Gather each line in the entries that includes the string "speed".

DATA IN THIS EXERCISE:
▶

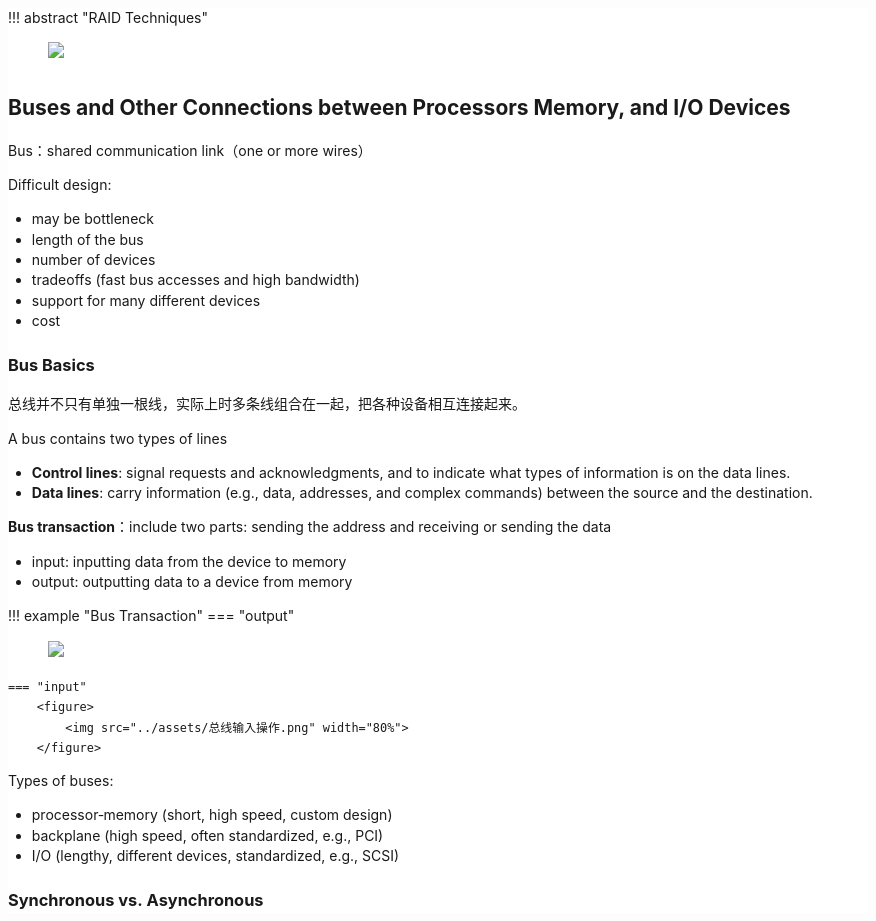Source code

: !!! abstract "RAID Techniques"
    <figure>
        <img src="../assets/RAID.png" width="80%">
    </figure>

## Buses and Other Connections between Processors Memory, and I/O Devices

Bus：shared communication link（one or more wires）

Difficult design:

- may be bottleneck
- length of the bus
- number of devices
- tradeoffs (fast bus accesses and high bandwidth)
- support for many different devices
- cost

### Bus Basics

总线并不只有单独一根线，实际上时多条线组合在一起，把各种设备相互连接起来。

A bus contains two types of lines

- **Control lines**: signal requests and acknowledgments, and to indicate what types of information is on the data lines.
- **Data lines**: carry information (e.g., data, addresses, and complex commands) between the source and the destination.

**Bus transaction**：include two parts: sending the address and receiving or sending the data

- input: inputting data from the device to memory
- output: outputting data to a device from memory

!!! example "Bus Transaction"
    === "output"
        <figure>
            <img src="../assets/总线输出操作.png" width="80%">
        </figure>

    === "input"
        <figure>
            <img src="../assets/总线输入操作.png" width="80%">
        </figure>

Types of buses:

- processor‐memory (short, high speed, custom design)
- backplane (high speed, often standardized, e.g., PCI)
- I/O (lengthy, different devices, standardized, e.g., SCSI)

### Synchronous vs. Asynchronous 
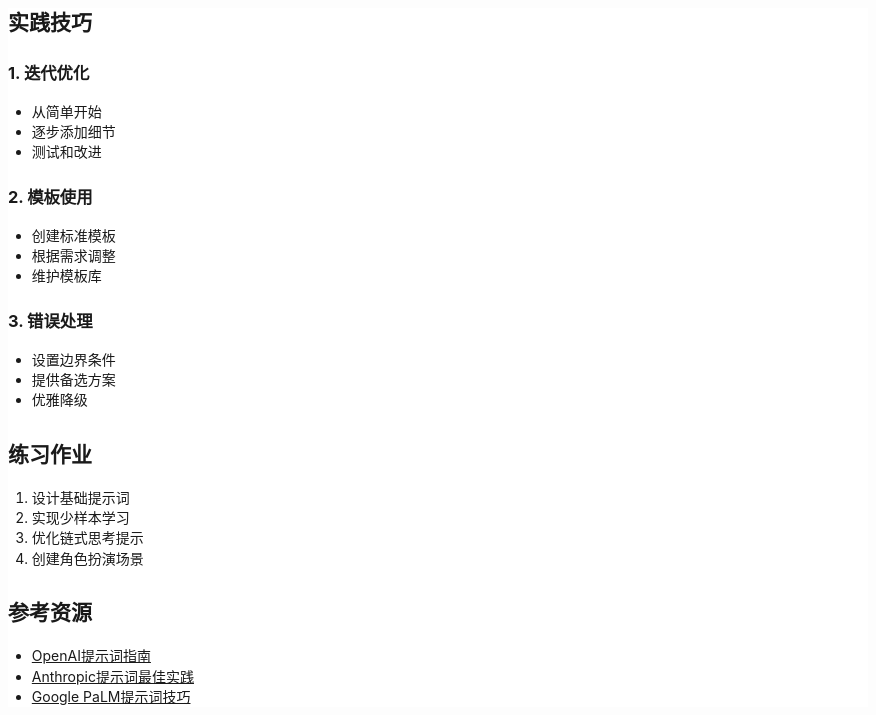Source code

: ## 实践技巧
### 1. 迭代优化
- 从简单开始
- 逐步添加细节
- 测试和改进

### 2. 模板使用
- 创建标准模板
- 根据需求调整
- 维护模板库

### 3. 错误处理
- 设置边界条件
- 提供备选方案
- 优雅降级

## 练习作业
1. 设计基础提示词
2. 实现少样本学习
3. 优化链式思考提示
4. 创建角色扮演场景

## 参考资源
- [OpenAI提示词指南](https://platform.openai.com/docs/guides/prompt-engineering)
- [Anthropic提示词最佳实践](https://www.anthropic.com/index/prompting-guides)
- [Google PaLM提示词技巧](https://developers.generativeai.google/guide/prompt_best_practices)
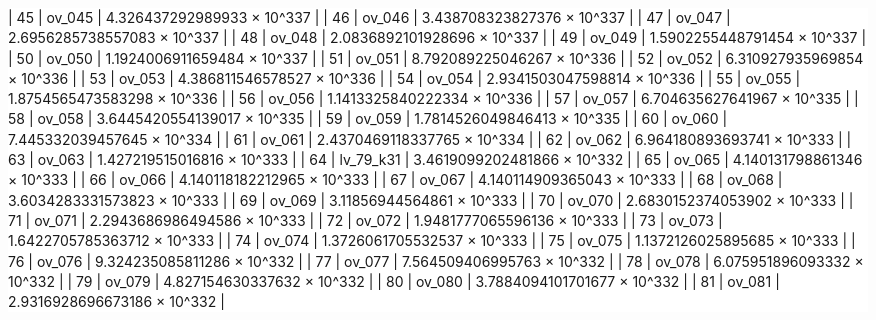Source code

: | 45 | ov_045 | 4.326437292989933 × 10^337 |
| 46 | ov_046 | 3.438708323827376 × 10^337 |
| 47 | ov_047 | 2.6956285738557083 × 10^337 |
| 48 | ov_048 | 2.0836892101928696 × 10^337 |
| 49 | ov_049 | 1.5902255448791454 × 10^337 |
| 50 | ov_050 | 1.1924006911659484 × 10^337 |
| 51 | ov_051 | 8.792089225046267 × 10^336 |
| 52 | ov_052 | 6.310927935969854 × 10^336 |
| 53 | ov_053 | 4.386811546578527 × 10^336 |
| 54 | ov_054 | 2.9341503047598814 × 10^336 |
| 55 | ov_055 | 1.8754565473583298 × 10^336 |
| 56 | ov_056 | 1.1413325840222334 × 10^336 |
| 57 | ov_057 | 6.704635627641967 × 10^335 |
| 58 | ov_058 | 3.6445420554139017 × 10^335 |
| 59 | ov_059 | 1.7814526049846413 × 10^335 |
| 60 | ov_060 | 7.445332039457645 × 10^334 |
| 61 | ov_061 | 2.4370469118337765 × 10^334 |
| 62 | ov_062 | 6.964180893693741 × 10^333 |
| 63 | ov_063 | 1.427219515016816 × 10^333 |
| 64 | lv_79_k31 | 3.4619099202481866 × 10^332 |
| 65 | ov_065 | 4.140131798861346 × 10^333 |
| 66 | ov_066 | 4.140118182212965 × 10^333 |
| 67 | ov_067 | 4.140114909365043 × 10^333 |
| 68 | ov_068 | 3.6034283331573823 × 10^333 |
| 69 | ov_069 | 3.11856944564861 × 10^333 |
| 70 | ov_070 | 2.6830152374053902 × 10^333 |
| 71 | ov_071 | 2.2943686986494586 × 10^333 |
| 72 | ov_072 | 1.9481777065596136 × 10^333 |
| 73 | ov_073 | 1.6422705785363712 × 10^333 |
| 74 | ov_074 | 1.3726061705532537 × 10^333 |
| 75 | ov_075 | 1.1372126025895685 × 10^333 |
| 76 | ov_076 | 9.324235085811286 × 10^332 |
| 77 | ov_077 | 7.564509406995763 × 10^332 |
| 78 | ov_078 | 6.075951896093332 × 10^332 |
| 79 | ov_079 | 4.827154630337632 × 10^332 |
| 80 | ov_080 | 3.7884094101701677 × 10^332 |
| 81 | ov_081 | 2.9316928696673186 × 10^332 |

◀
▶

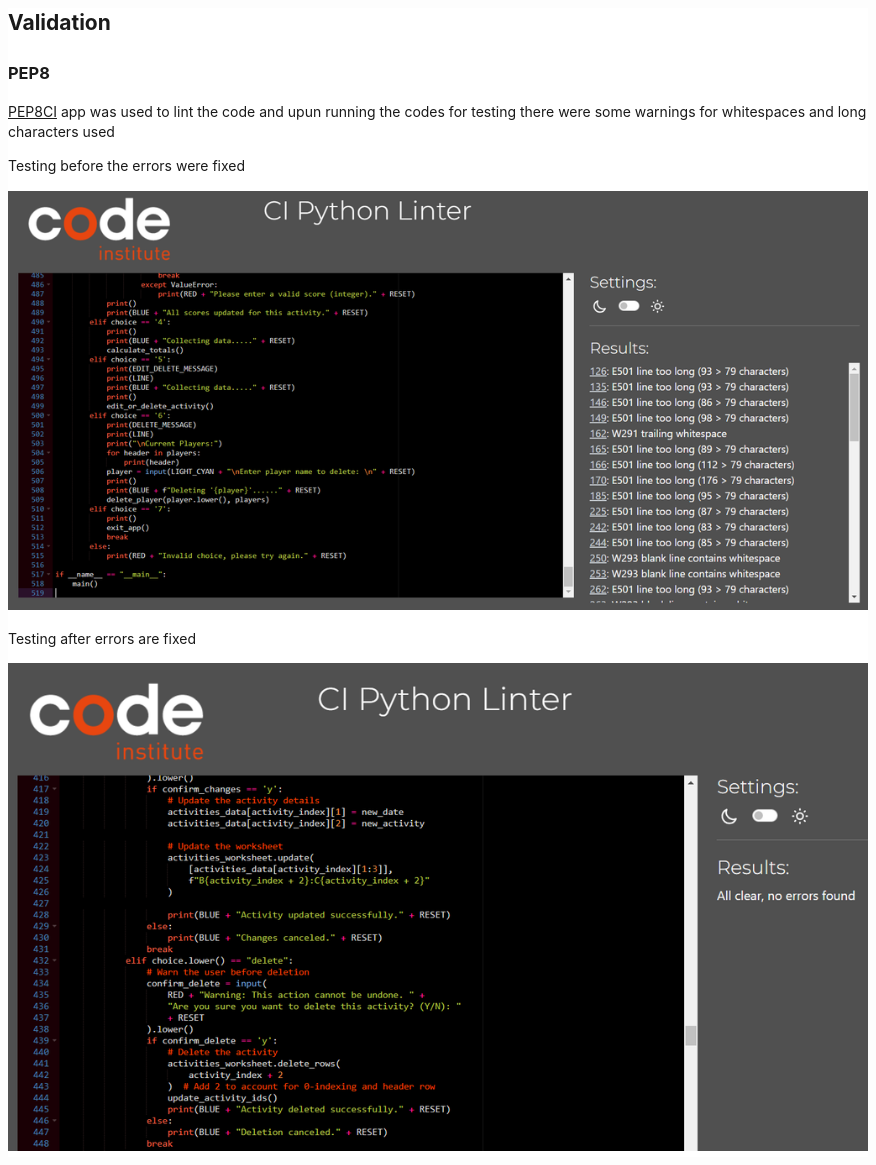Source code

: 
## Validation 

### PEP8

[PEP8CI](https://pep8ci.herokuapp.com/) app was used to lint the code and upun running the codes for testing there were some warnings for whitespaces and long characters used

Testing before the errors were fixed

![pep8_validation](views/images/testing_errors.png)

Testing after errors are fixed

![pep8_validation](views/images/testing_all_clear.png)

◀

COMPLETED TASK:
- processor‐memory (short, high speed, custom design)
- backplane (high speed, often standardized, e.g., PCI)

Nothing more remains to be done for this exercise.